Determine the number of lines in the data that include the word "errors", and write only that number.
+ + + + + + +
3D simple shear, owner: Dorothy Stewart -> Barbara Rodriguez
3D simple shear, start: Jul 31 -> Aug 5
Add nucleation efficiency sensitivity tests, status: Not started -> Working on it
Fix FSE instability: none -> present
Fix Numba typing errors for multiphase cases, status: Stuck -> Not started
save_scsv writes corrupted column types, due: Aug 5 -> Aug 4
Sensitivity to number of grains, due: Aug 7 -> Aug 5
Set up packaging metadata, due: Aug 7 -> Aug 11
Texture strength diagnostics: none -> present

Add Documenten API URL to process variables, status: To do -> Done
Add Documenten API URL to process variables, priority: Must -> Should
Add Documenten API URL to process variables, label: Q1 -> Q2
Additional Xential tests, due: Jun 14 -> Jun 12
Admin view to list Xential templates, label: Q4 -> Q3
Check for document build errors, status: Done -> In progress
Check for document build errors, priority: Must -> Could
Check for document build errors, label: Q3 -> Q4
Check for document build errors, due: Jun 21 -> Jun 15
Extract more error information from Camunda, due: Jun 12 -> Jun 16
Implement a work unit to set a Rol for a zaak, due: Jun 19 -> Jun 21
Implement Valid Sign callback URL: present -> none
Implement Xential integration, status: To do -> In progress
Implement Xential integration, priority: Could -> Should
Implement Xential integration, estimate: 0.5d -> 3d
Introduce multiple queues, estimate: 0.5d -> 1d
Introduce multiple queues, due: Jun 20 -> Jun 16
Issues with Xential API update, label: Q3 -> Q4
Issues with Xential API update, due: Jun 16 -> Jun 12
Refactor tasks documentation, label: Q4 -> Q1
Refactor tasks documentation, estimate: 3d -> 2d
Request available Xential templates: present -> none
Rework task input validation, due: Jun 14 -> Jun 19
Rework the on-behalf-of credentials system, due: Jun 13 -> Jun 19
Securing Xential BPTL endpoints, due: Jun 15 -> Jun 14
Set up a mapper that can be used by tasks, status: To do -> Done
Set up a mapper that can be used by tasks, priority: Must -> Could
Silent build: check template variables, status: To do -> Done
+ + + + + + +
Result :: 5